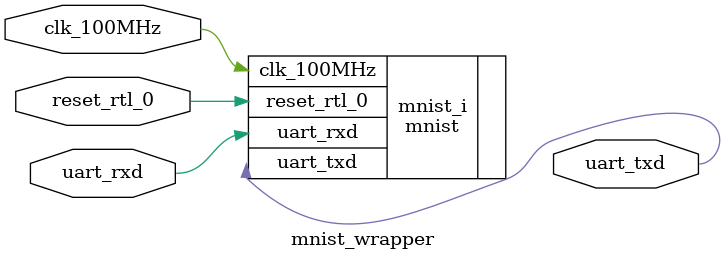
<source format=v>
`timescale 1 ps / 1 ps

module mnist_wrapper
   (clk_100MHz,
    reset_rtl_0,
    uart_rxd,
    uart_txd);
  input clk_100MHz;
  input reset_rtl_0;
  input uart_rxd;
  output uart_txd;

  wire clk_100MHz;
  wire reset_rtl_0;
  wire uart_rxd;
  wire uart_txd;

  mnist mnist_i
       (.clk_100MHz(clk_100MHz),
        .reset_rtl_0(reset_rtl_0),
        .uart_rxd(uart_rxd),
        .uart_txd(uart_txd));
endmodule

</source>
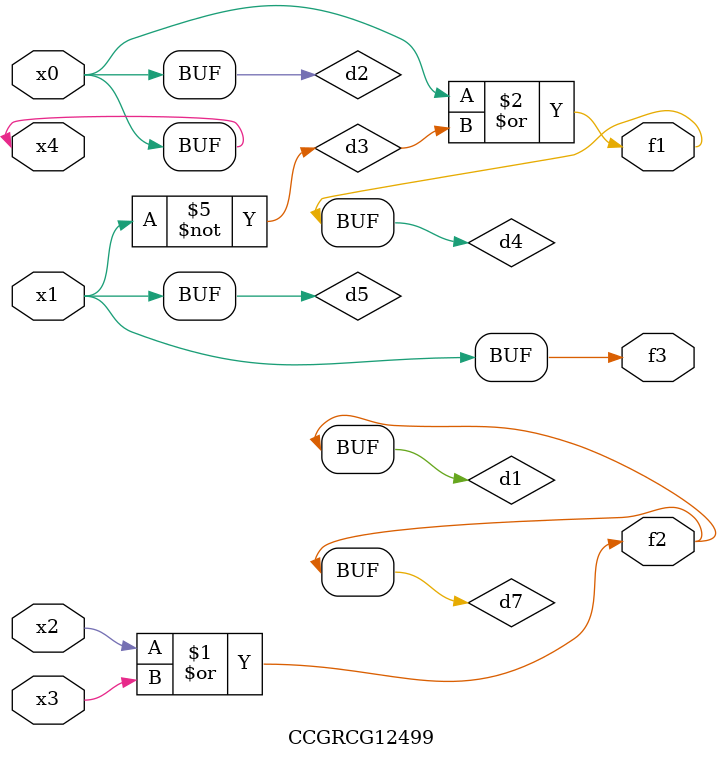
<source format=v>
module CCGRCG12499(
	input x0, x1, x2, x3, x4,
	output f1, f2, f3
);

	wire d1, d2, d3, d4, d5, d6, d7;

	or (d1, x2, x3);
	buf (d2, x0, x4);
	not (d3, x1);
	or (d4, d2, d3);
	not (d5, d3);
	nand (d6, d1, d3);
	or (d7, d1);
	assign f1 = d4;
	assign f2 = d7;
	assign f3 = d5;
endmodule

</source>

○ ○ ○ ○ ○

The lines you need are those containing "input"; find them in the records and copy them.

RESPONSE BELOW:
  input clk_100MHz;
  input reset_rtl_0;
  input uart_rxd;
	input x0, x1, x2, x3, x4,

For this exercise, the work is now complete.